Macarrão da Kraft e ketchup da Heinz (Brendan McDermid/Reuters)
Da Redação
Publicado em 28 de março de 2015 às 00h02.
A demanda chinesa, um poder de compra nacional em alta e terras e mão de obra baratas permitiram a expansão das grandes companhias brasileiras de alimentação no âmbito internacional, ainda que haja dúvidas no horizonte.
O 3G Capital, fundo de investimentos do milionário brasileiro Jorge Paulo Lemann, acaba de participar na fusão entre os gigantes Heinz e Kraft Foods que se tornará a quinta empresa mundial do setor agroalimentar, especializada em condimentos, salsichas, queijos e cafés solúveis.
Junto com o seu sócio, o milionário americano Warren Buffett, o fundo tem 51% do novo grupo.
Em meados de março, foi o grupo brasileiro JBS, líder mundial do setor de carne, que se tornou a segunda maior empresa alimentar do mundo depois da Nestlé, graças a uma intensa estratégia de aquisições no plano internacional.
O mesmo destaque recebe a BRF, maior exportadora de frangos do mundo, que inaugurou em novembro uma fábrica de 141 milhões de dólares em Abu Dhabi.
Apesar dos diferentes perfis, esses grupos têm algo em comum: "na ausência de subsídios, essas empresas têm a obrigação de ser eficazes, sob pena de ficar fora do mercado", ressalta o jurista André Cutait de Arruda Sampaio.

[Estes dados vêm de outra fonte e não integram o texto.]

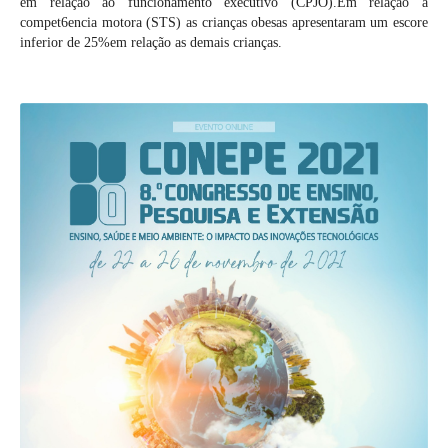
em relação ao funcionamento executivo (CPJO).Em relação a
compet6encia motora (STS) as crianças obesas apresentaram um escore
inferior de 25%em relação as demais crianças.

"Os preços baixos da terra e da mão de obra constituem importantes vantagens comparativas para o setor agro-alimentar brasileiro", completa a economista Maria de Albuquerque David, professora da Universidade do Estado do Rio de Janeiro (UERJ).
Jogo em dois tabuleiros
Jorge Paulo Lemann, o homem mais rico do Brasil, firmou as bases de seu império na indústria de bebidas: fruto de fusões sucessivas, a AB InBev (fusão da empresa Ambev com a belga Interbrew) tem hoje cerca 20% da cerveja do planeta com marcas como Stella Artois, Corona e Budweiser. O fundo 3G Capital também comprou a rede de fast-food Burger King, o grupo Heinz e a rede de cafés canadense Tim Hortons.
As empresas controladas pelos três sócios do fundo valem no total 260 bilhões de dólares.
Estimulado pela demanda chinesa de carne e de soja, em que o Brasil é o segundo produtor mundial, e pelo maior poder de compra dos brasileiros, o setor agro-alimentar nacional alcançou excedentes significativos.
"O agronegócio é dinâmico porque joga em dois tabuleiros: no Brasil e no exterior, deixando de lado o menos atraente conforme o período", explica Maria de Albuquerque David.
A BRF exporta frango para 110 países e tem outras 10 instalações industriais na Argentina, na Holanda e no Reino Unido.
Nascido de um açougue na região central do país, o grupo JBS obtém hoje 80% de suas receitas no exterior, em países como Austrália e Estados Unidos. A companhia tem, ainda, 25% das ações do BNDES.
Momento crítico
O mercado questiona se essas empresas brasileiras correm o risco de ter o mesmo destino de Eike Batista.
"Não há nenhum risco. Batista era um vendedor de sonhos, com projetos imaturos. No setor agro-alimentar falamos de empresas estabelecidas há tempos, com experiência e um profundo conhecimento de seu mercado", diferencia o economista Gilberto Braga.
Mas há outras ameaças. Endividamento elevado, economia brasileira fraca, queda dos preços das matérias-primas, custo de transporte proibitivo e investimentos custosos por causa das altas taxas de juros são alguns dos elementos que podem prejudicar a produção.
"É um momento crítico, onde vamos ver se são realmente bons administradores", desafia Maria de Albuquerque David. "O 3G Capital fez cortes drásticos nos gastos e racionalizou a produção. Quem sabe os gigantes da carne farão a mesma coisa".
A JBS anunciou no início de março que não planeja novas aquisições em 2015.